Cocker Spaniel Found 12 Weeks After Joplin Tornado
When a devastating tornado ripped through Joplin, Mo., last May, one of its victims was Johnnie Richey, who was killed in the collapse of an Elks Lodge, where the 52-year-old was a trustee.
Adding to his grieving family’s pain was the disappearance of Richey’s beloved pooch, a 9-year-old Cocker Spaniel named Sugar.
The Joplin Globe reports that Richey’s sister, Kerri Simms, spent weeks trying to find Sugar. She created missing dog posters and started a Facebook page, hoping the dog would turn up. As the months passed, Simms began to wonder if Sugar would ever be found.
But then last Friday night, taxi driver Chris Ruport saw a stray dog on the sidewalk and picked it up. “My husband doesn’t usually pick up stray animals, so there must have been something about her that said ‘help me,’” his wife, Courtney, told the Joplin Globe. She said the dog looked pretty beat up.
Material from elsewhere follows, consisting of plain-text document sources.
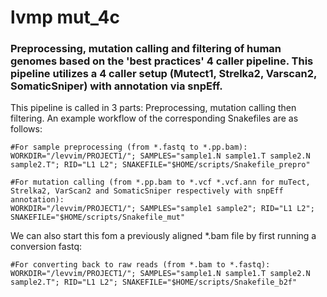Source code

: # lvmp mut_4c

### Preprocessing, mutation calling and filtering of human genomes based on the 'best practices' 4 caller pipeline. This pipeline utilizes a 4 caller setup (Mutect1, Strelka2, Varscan2, SomaticSniper) with annotation via snpEff.

This pipeline is called in 3 parts: Preprocessing, mutation calling then filtering. An example workflow of the corresponding Snakefiles are as follows:

    #For sample preprocessing (from *.fastq to *.pp.bam):
    WORKDIR="/levvim/PROJECT1/"; SAMPLES="sample1.N sample1.T sample2.N sample2.T"; RID="L1 L2"; SNAKEFILE="$HOME/scripts/Snakefile_prepro" 

    #For mutation calling (from *.pp.bam to *.vcf *.vcf.ann for muTect, Strelka2, VarScan2 and SomaticSniper respectively with snpEff annotation):
    WORKDIR="/levvim/PROJECT1/"; SAMPLES="sample1 sample2"; RID="L1 L2"; SNAKEFILE="$HOME/scripts/Snakefile_mut" 

We can also start this fom a previously aligned \*.bam file by first running a conversion fastq:

    #For converting back to raw reads (from *.bam to *.fastq):
    WORKDIR="/levvim/PROJECT1/"; SAMPLES="sample1.N sample1.T sample2.N sample2.T"; RID="L1 L2"; SNAKEFILE="$HOME/scripts/Snakefile_b2f"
Ruport drove to the taxi shop, where his wife said the dog “drank bowl after bowl of water.” That night Ruport posted the dog’s picture on Craigslist, where someone saw it and recognized Sugar. They informed Simms, who immediately went and claimed her brother’s dog.
Sugar was treated at an emergency veterinary hospital for severe eye and ear infections, flea infestation and extreme dehydration.
Richey’s mother, Joyce Richey, told the Joplin Globe, “When we first saw her, she was shaking real bad like she didn’t have the energy to stand, but they put her on (intravenous fluids) and kept her overnight, and she was better.”
Sugar now lives with Simms, along with six other dogs and five cats, and spends most of her time sleeping and eating.
Simms told the Joplin Globe that Sugar connects her with her brother.
“It means having part of my brother back,” she said. “We can’t bring him back, but we can at least have her. Now we don’t have to wonder. ”
Simms encourages everyone who lost a pet in the tornado not to give up their searches.
“I know there are a lot of pets still out there, and there may be people keeping them not realizing that the owners are looking for them,” she told the Joplin Globe. “All I can say to them is start with the fliers and keep looking.”
More than 400 pets lost during the tornado have been reunited with their families. In June, the ASPCA and PetSmart Charities held an Adopt-a-thon at the Joplin Humane Society to find new furever homes for hundreds of still-unclaimed dogs, cats, puppies and kittens. More than 745 of them were adopted during the two-day event.